§ Assignment
Nothing in the data may change. Copy all of it exactly.

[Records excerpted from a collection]
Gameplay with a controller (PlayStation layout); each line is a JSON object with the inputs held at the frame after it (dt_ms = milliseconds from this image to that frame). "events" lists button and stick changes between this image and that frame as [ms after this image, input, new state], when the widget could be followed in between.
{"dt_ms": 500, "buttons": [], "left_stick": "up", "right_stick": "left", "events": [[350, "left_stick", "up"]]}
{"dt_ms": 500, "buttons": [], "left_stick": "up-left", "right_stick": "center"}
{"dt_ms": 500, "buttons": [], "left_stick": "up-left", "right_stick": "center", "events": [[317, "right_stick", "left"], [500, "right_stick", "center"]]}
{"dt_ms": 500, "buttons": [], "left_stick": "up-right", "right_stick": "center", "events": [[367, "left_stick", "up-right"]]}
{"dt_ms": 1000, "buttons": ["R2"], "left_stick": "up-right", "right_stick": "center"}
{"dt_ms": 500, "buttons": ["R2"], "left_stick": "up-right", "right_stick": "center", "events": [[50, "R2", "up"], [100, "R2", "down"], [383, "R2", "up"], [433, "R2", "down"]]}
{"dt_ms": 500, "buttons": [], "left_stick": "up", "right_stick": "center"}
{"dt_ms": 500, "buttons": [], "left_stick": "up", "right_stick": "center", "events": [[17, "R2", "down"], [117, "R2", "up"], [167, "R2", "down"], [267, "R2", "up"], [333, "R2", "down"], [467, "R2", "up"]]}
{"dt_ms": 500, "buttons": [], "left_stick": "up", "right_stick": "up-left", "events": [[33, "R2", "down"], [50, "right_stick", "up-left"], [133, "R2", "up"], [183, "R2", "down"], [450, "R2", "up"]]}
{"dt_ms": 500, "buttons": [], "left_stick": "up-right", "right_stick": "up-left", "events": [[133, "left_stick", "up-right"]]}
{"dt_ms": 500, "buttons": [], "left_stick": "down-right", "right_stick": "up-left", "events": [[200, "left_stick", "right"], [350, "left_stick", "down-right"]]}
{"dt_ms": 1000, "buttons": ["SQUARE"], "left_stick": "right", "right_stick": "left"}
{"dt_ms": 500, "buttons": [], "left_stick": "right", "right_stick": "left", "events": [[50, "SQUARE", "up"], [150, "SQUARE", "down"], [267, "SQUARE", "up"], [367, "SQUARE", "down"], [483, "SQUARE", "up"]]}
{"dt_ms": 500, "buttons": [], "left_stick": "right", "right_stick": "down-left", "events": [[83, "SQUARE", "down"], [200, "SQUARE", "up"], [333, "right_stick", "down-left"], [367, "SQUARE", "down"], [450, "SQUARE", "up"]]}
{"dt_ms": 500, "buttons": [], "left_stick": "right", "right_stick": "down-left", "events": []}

§ Task answer
Gameplay with a controller (PlayStation layout); each line is a JSON object with the inputs held at the frame after it (dt_ms = milliseconds from this image to that frame). "events" lists button and stick changes between this image and that frame as [ms after this image, input, new state], when the widget could be followed in between.
{"dt_ms": 500, "buttons": [], "left_stick": "up", "right_stick": "left", "events": [[350, "left_stick", "up"]]}
{"dt_ms": 500, "buttons": [], "left_stick": "up-left", "right_stick": "center"}
{"dt_ms": 500, "buttons": [], "left_stick": "up-left", "right_stick": "center", "events": [[317, "right_stick", "left"], [500, "right_stick", "center"]]}
{"dt_ms": 500, "buttons": [], "left_stick": "up-right", "right_stick": "center", "events": [[367, "left_stick", "up-right"]]}
{"dt_ms": 1000, "buttons": ["R2"], "left_stick": "up-right", "right_stick": "center"}
{"dt_ms": 500, "buttons": ["R2"], "left_stick": "up-right", "right_stick": "center", "events": [[50, "R2", "up"], [100, "R2", "down"], [383, "R2", "up"], [433, "R2", "down"]]}
{"dt_ms": 500, "buttons": [], "left_stick": "up", "right_stick": "center"}
{"dt_ms": 500, "buttons": [], "left_stick": "up", "right_stick": "center", "events": [[17, "R2", "down"], [117, "R2", "up"], [167, "R2", "down"], [267, "R2", "up"], [333, "R2", "down"], [467, "R2", "up"]]}
{"dt_ms": 500, "buttons": [], "left_stick": "up", "right_stick": "up-left", "events": [[33, "R2", "down"], [50, "right_stick", "up-left"], [133, "R2", "up"], [183, "R2", "down"], [450, "R2", "up"]]}
{"dt_ms": 500, "buttons": [], "left_stick": "up-right", "right_stick": "up-left", "events": [[133, "left_stick", "up-right"]]}
{"dt_ms": 500, "buttons": [], "left_stick": "down-right", "right_stick": "up-left", "events": [[200, "left_stick", "right"], [350, "left_stick", "down-right"]]}
{"dt_ms": 1000, "buttons": ["SQUARE"], "left_stick": "right", "right_stick": "left"}
{"dt_ms": 500, "buttons": [], "left_stick": "right", "right_stick": "left", "events": [[50, "SQUARE", "up"], [150, "SQUARE", "down"], [267, "SQUARE", "up"], [367, "SQUARE", "down"], [483, "SQUARE", "up"]]}
{"dt_ms": 500, "buttons": [], "left_stick": "right", "right_stick": "down-left", "events": [[83, "SQUARE", "down"], [200, "SQUARE", "up"], [333, "right_stick", "down-left"], [367, "SQUARE", "down"], [450, "SQUARE", "up"]]}
{"dt_ms": 500, "buttons": [], "left_stick": "right", "right_stick": "down-left", "events": []}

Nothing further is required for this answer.